Identifying the Blacklist Culprit
To determine which blacklists have flagged your domain, you can utilize tools like MXToolbox. Simply enter your domain name and click “MX Lookup.” This will provide a list of IP addresses associated with your domain. Click on an IP address to check if it’s blacklisted by any major servers.
And when you click into one you can see if you are blacklisted by any of the top servers:
Embarking on the Blacklist Removal Journey
Once you’ve identified the blacklists responsible, it’s time to initiate the removal process. This typically involves the following steps:
- Rectify the Underlying Issue: Address the reason for blacklisting, whether it’s improving list hygiene, reducing email volume, or implementing double opt-in for new subscribers.

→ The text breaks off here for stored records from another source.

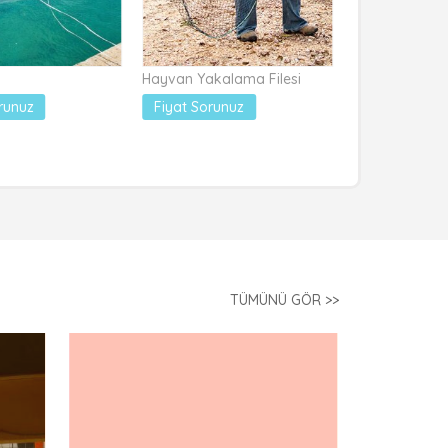
Hayvan Yakalama Filesi
Halı Saha Kale 
runuz
Fiyat Sorunuz
Fiyat Sorun
TÜMÜNÜ GÖR >>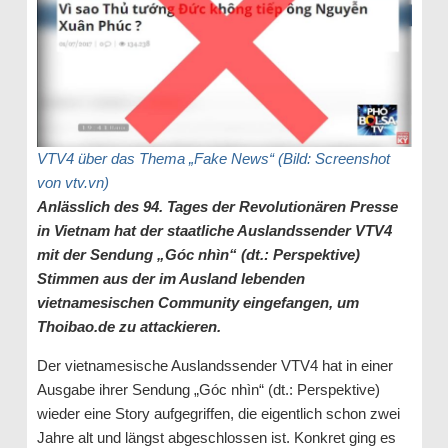
VTV4 über das Thema „Fake News“ (Bild: Screenshot
von vtv.vn)
Anlässlich des 94. Tages der Revolutionären Presse
in Vietnam hat der staatliche Auslandssender VTV4
mit der Sendung „Góc nhìn“ (dt.: Perspektive)
Stimmen aus der im Ausland lebenden
vietnamesischen Community eingefangen, um
Thoibao.de zu attackieren.
Der vietnamesische Auslandssender VTV4 hat in einer
Ausgabe ihrer Sendung „Góc nhìn“ (dt.: Perspektive)
wieder eine Story aufgegriffen, die eigentlich schon zwei
Jahre alt und längst abgeschlossen ist. Konkret ging es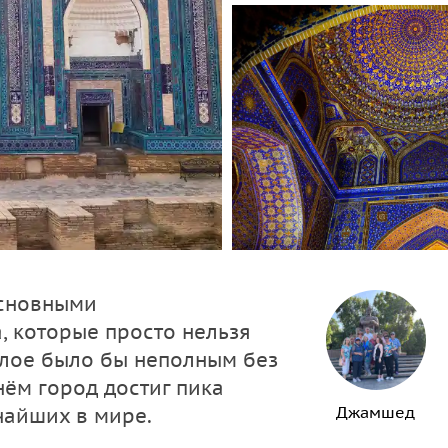
основными
 которые просто нельзя
шлое было бы неполным без
нём город достиг пика
Джамшед
чайших в мире.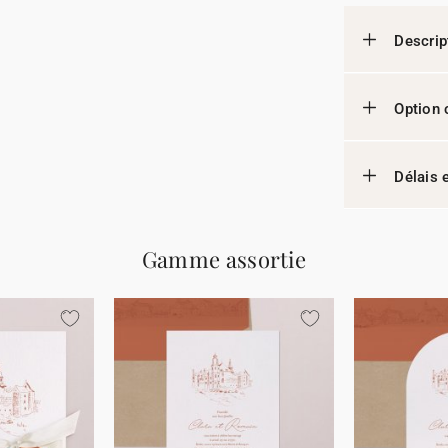
Descrip
Option 
Délais e
Gamme assortie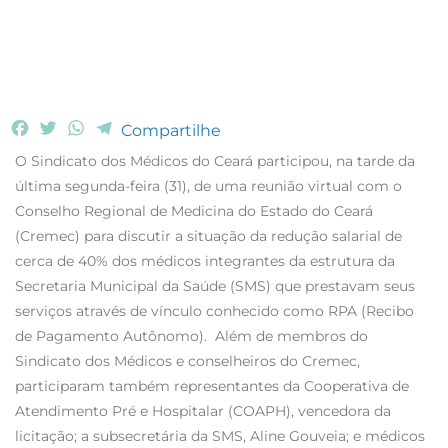
F
T
W
T
Compartilhe
a
w
h
e
O Sindicato dos Médicos do Ceará participou, na tarde da
c
i
a
l
última segunda-feira (31), de uma reunião virtual com o
e
t
t
e
Conselho Regional de Medicina do Estado do Ceará
b
t
s
g
(Cremec) para discutir a situação da redução salarial de
o
e
A
r
o
r
p
a
cerca de 40% dos médicos integrantes da estrutura da
k
p
m
Secretaria Municipal da Saúde (SMS) que prestavam seus
serviços através de vínculo conhecido como RPA (Recibo
de Pagamento Autônomo). Além de membros do
Sindicato dos Médicos e conselheiros do Cremec,
participaram também representantes da Cooperativa de
Atendimento Pré e Hospitalar (COAPH), vencedora da
licitação; a subsecretária da SMS, Aline Gouveia; e médicos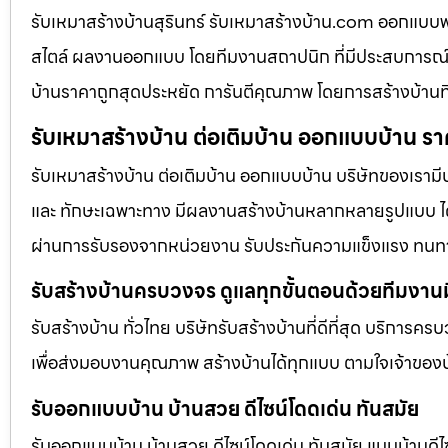
รับเหมาสร้างบ้านสุรินทร์ รับเหมาสร้างบ้าน.com ออกแ
สไตล์ ผลงานออกแบบ โดยทีมงานสถาปนิก ที่มีประสบการณ์
บ้านราคาถูกสุดประหยัด การันตีคุณภาพ โดยการสร้างบ้านท
รับเหมาสร้างบ้าน ต่อเติมบ้าน ออกแบบบ้าน รา
รับเหมาสร้างบ้าน ต่อเติมบ้าน ออกแบบบ้าน บริษัทของเรามี
และ ทักษะเฉพาะทาง มีผลงานสร้างบ้านหลากหลายรูปแบบ ได้ร
ผ่านการรับรองจากหน่วยงาน รับประกันความแข็งแรง ทนท
รับสร้างบ้านครบวงจร ดูแลทุกขั้นตอนด้วยทีมงาน
รับสร้างบ้าน ทั่วไทย บริษัทรับสร้างบ้านที่ดีที่สุด บริการคร
เพื่อส่งมอบงานคุณภาพ สร้างบ้านได้ทุกแบบ ตามใจเจ้าของบ
รับออกแบบบ้าน บ้านสวย ดีไซน์โดดเด่น ทันสมัย
รับออกแบบบ้าน บ้านสวย ดีไซน์โดดเด่น ทันสมัย แบบบ้านดีไซ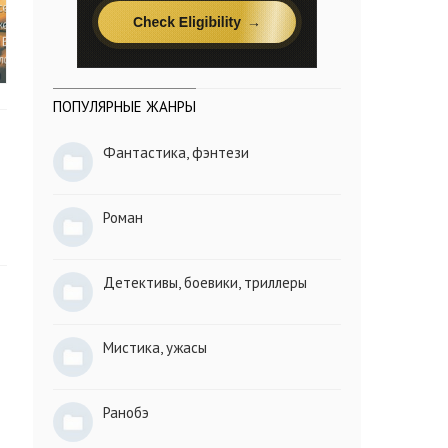
ПОПУЛЯРНЫЕ ЖАНРЫ
Фантастика, фэнтези
Роман
Детективы, боевики, триллеры
Мистика, ужасы
Ранобэ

- Don’t have any issues yet? Read this checklist to get started on Campaigns.
- Submit Removal Requests: Visit the websites of each blacklist and locate their removal request forms. Fill out the forms with a detailed explanation of the issue, the steps you’ve taken to resolve it, and a request for removal. See the links at the bottom of the article.
- Practice Patience: The removal process can take anywhere from a few days to a few weeks. During this time, continue to follow proper email practices and avoid sending excessive emails to ensure your efforts are not in vain.
Preventive Measures to Stay Blacklist-Free
To minimize the risk of future blacklisting, adopt these best practices:
- Maintain Clean Email Lists: Regularly verify your email lists and remove invalid or inactive addresses. Tools like clearout.io are excellent.
- Obtain Opt-In Consent: Always obtain explicit consent from recipients before adding them to your email lists.
- Moderate Email Frequency: Avoid sending excessive emails that could overwhelm recipients and prompt spam complaints.
- Ensure Easy Unsubscribing: Provide clear and easily accessible unsubscribe options in your emails.
- Monitor Email Reputation: Utilize online reputation monitoring tools to track your email reputation and identify potential issues promptly.
- Educate Your Subscribers: Encourage your subscribers to whitelist your emails by adding your sender address to their contacts or safe sender lists. This will help ensure that your emails are delivered to their inboxes, even if they receive a lot of spam.
- Avoid Buying or Renting Email Lists: Buying or renting email lists can lead to blacklisting, as you may have no way of knowing if the addresses are valid or if the recipients have opted in to receive your emails.
- Use a Strong Sender Authentication Protocol: Sender authentication protocols like SPF, DKIM, and DMARC help to validate your sender identity and reduce the likelihood of being flagged as spam.
- Monitor Email Deliverability: Use tools to monitor your email deliverability and identify any issues that may be affecting your reputation.
Email blacklisting can be a temporary setback, but by understanding the causes, identifying the responsible blacklists, and following the outlined removal process, you can get your email reputation back on track and ensure your messages reach their intended recipients. Remember, prevention is always better than cure, so prioritize email best practices to minimize the risk of blacklisting in the first place.
Additional Resources for Blacklist Removal:
- Barracuda Removal Request Form: https://www.barracudacentral.org/rbl/removal-request
- SpamHaus Removal Request Form: https://www.spamhaus.org/pbl/removal/verify/
- Sorbs Removal Request Form: https://www.sorbs.net/cgi-bin/support
- CBL Removal Request Form: https://www.spamcop.net/
- ZenSpamRemoval Request Form: https://www.spamhaus.org/zen/
For Google follow these steps:
- Sign in to your Google Search Console.
- Click on the Security Issues section.
- Click on the Request Review button.
- You will be prompted to describe what you did to fix the issue.
- Click on the Submit button.
Google will then review your request and decide whether or not to remove your website from the blacklist.